Collected data entries
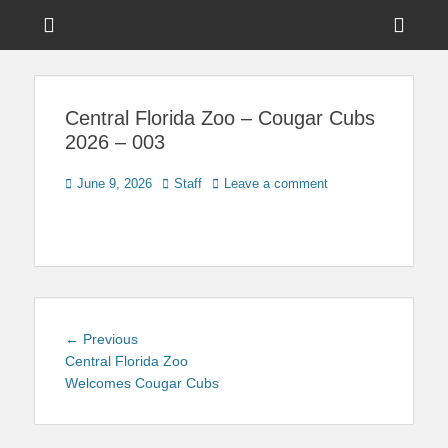
Menu
Sho
Head
News on Theme Parks, Attractions, & Destinations Across Central
Touring Central
Florida & Beyond
Side
Florida
Central Florida Zoo – Cougar Cubs
Cont
2026 – 003
Posted
Author
June 9, 2026
Staff
Leave a comment
on
Post
Previous
← Previous
navigation
post:
Central Florida Zoo
Welcomes Cougar Cubs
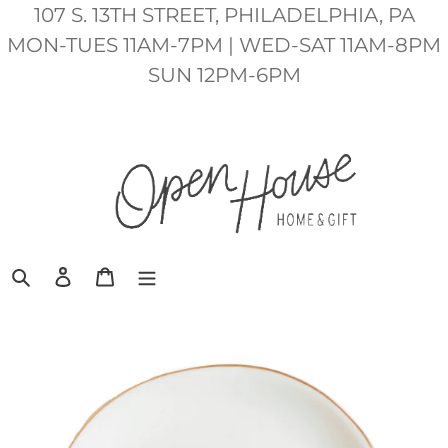
Skip
107 S. 13TH STREET, PHILADELPHIA, PA
to
MON-TUES 11AM-7PM | WED-SAT 11AM-8PM
content
SUN 12PM-6PM
Search
Log in
Cart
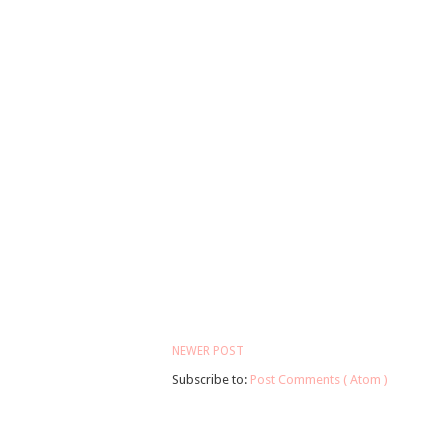
NEWER POST
Subscribe to:
Post Comments ( Atom )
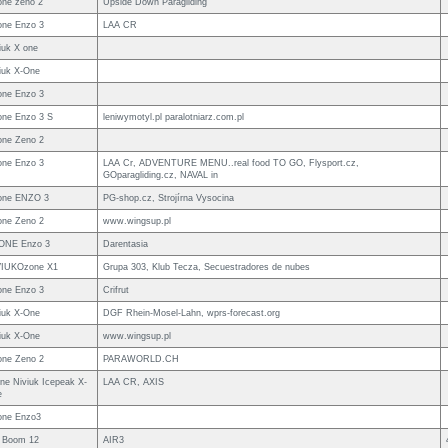
ne zeno 2
Upside Down Paragliding
ne Enzo 3
LAA CR
iuk X one
iuk X-One
ne Enzo 3
ne Enzo 3 S
leniwymotyl.pl paralotniarz.com.pl
ne Zeno 2
ne Enzo 3
LAA Cr, ADVENTURE MENU..real food TO GO, Flysport.cz,
GOparagliding.cz, NAVAL in
one ENZO 3
PG-shop.cz, Strojírna Vysocina
ne Zeno 2
www.wingsup.pl
ONE Enzo 3
Darentasia
VIUKOzone X1
Grupa 303, Klub Tecza, Secuestradores de nubes
ne Enzo 3
Crifrut
iuk X-One
DGF Rhein-Mosel-Lahn, wprs-forecast.org
iuk X-One
www.wingsup.pl
ne Zeno 2
PARAWORLD.CH
ne Niviuk Icepeak X-
LAA CR, AXIS
e
one Enzo3
 Boom 12
AIR3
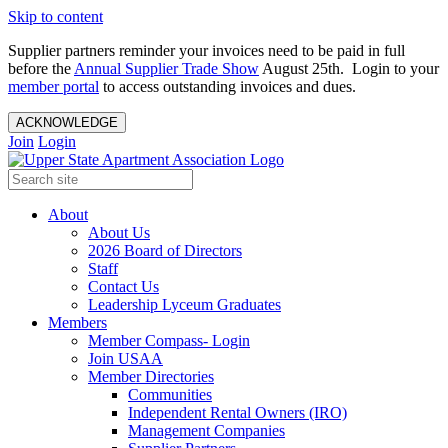
Skip to content
Supplier partners reminder your invoices need to be paid in full
before the
Annual Supplier Trade Show
August 25th. Login to your
member portal
to access outstanding invoices and dues.
ACKNOWLEDGE
Join
Login
About
About Us
2026 Board of Directors
Staff
Contact Us
Leadership Lyceum Graduates
Members
Member Compass- Login
Join USAA
Member Directories
Communities
Independent Rental Owners (IRO)
Management Companies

* Goal of the exercise *
Once the pictures are set aside, please output all the data word for word.

* Response area *
Menu
Sho
Head
News on Theme Parks, Attractions, & Destinations Across Central
Touring Central
Florida & Beyond
Side
Florida
Central Florida Zoo – Cougar Cubs
Cont
2026 – 003
Posted
Author
June 9, 2026
Staff
Leave a comment
on
Post
Previous
← Previous
navigation
post:
Central Florida Zoo
Welcomes Cougar Cubs
Skip
107 S. 13TH STREET, PHILADELPHIA, PA
to
MON-TUES 11AM-7PM | WED-SAT 11AM-8PM
content
SUN 12PM-6PM
Search
Log in
Cart
NEWER POST
Subscribe to:
Post Comments ( Atom )
ne zeno 2
Upside Down Paragliding
ne Enzo 3
LAA CR
iuk X one
iuk X-One
ne Enzo 3
ne Enzo 3 S
leniwymotyl.pl paralotniarz.com.pl
ne Zeno 2
ne Enzo 3
LAA Cr, ADVENTURE MENU..real food TO GO, Flysport.cz,
GOparagliding.cz, NAVAL in
one ENZO 3
PG-shop.cz, Strojírna Vysocina
ne Zeno 2
www.wingsup.pl
ONE Enzo 3
Darentasia
VIUKOzone X1
Grupa 303, Klub Tecza, Secuestradores de nubes
ne Enzo 3
Crifrut
iuk X-One
DGF Rhein-Mosel-Lahn, wprs-forecast.org
iuk X-One
www.wingsup.pl
ne Zeno 2
PARAWORLD.CH
ne Niviuk Icepeak X-
LAA CR, AXIS
e
one Enzo3
 Boom 12
AIR3
Skip to content
Supplier partners reminder your invoices need to be paid in full
before the
Annual Supplier Trade Show
August 25th. Login to your
member portal
to access outstanding invoices and dues.
ACKNOWLEDGE
Join
Login
About
About Us
2026 Board of Directors
Staff
Contact Us
Leadership Lyceum Graduates
Members
Member Compass- Login
Join USAA
Member Directories
Communities
Independent Rental Owners (IRO)
Management Companies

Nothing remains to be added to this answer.